The "happened before" relation (->) between two events is based on the
notion that it is possible for one event to causally affect the other:

(1) If A and B are events in the same process, and A comes before B,
    then A -> B.

(2) If A is the sending of a message by one process and B is the
    receipt of the same message by another process, then A -> B.  (In
    a shared memory system, A would be a write operation and B would
    be a read operation.)

(3) If A -> B and B -> C then A -> C.  Two distinct events A and B are
    said to be concurrent if A !-> B and B !-> A.

The -> relation defines a partial order on the events in a distributed
system.

A logical clock is just a way of assigning a number C(A) to an event
A.  For any events A and B, A -> B implies that C(A) < C(B).  (The
converse condition does not hold, since that would imply that any two
concurrent events must occur at the same time.)

This "clock condition" is satisfied if the following hold:

(C1) If A and B are events in process P[i], and A comes before B, then
     C[i](A) < C[i](B).

(C2) If A is the sending of a message by process P[i] and B is the
     receipt of that message by process P[j], then C[i](A) < C[j](B).
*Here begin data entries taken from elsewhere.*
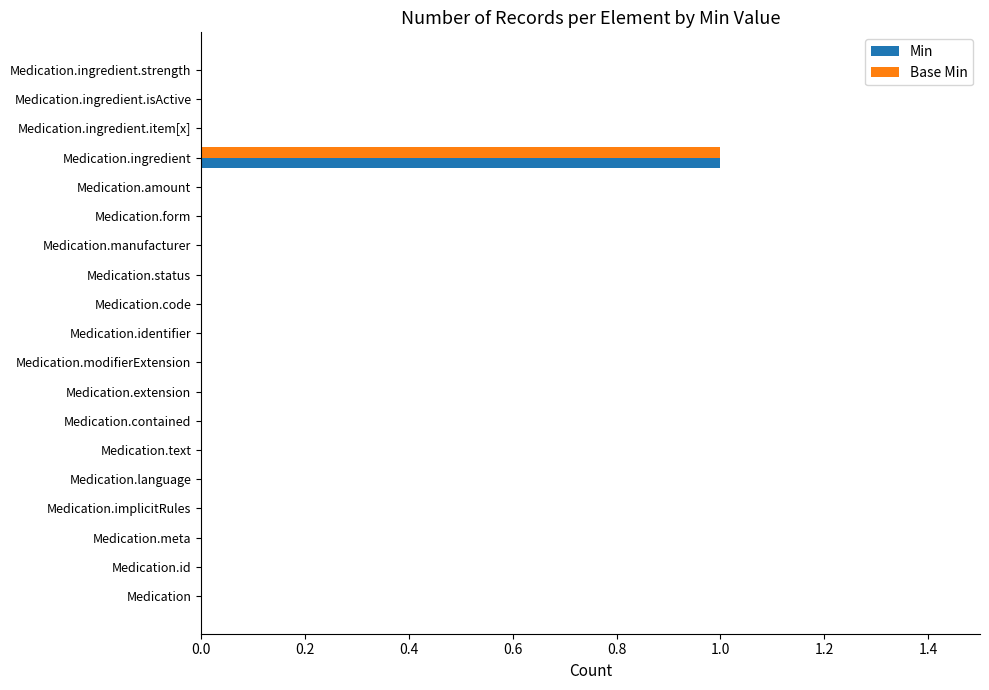

The value of Base Min at Medication.implicitRules is -1. True or false?

False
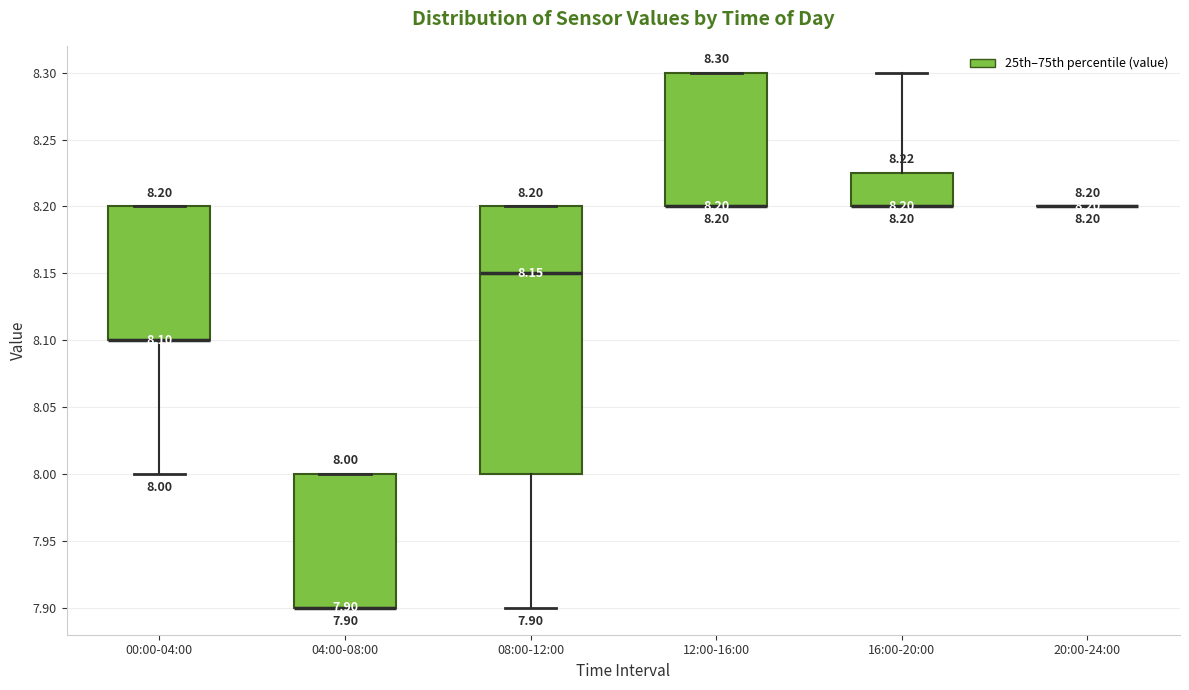

Comparing the boxes themselves (not the whiskers), which one is the tallest?

08:00-12:00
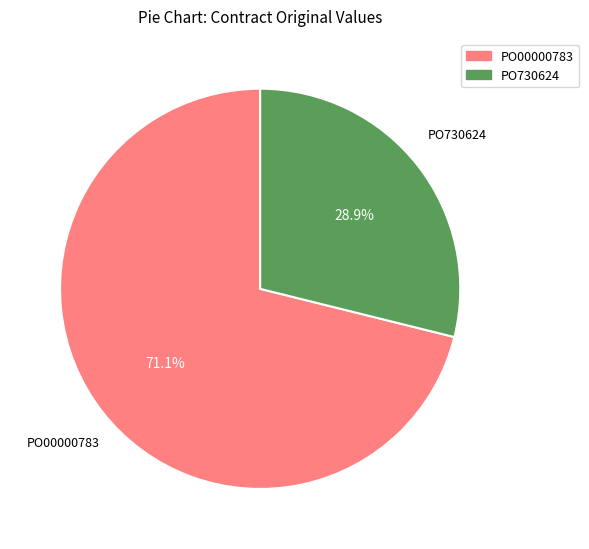

How many segments does this pie chart have?

2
To guarantee the clock condition, the following implementation rules
can be followed:

(IR1) Each process P[i] increments C[i] between any two successive
      events.

(IR2) - If event A is the sending of a message by a process P[i], then
        the message contains a timestamp C[i](A).
      - Upon receiving the message, process P[j] sets C[j] greater
        than or equal to its present value and greater than the
        timestamp.

A system obeying these implementation rules imposes a total ordering
on the events, which is simply the times at which the events occur.
Ties can be broken arbitrarily.

The paper identifies one kind of "anomalous behavior," caused by
messages sent external to the system (for example, by Alice reading a
value and telling it to Bob, who then writes a value).  The ->
relation does not hold on the read event A and the write event B,
because the system doesn't know that one caused the other.  But the
application's semantics may still demand that A precede B.

To satisfy the clock condition, we can turn the logical clocks into
physical clocks by synchronizing them to real time.  Of course clocks
can't be kept perfectly synchronized, but a clock is close enough if
E / K <= M, where:

  E = the maximum offset between any two clocks in the system
  K = the maximum drift of any clock in the system (where drift is
      1 - the ratio of clock time to real time)
  M = the shortest transmission time for interprocess messages

Also, we assume that a clock's value never decreases.  The paper gives
an algorithm for implementing the clock synchronization protocol,
which satisfies the clock condition and thus guarantees that the
anomalous behavior is impossible.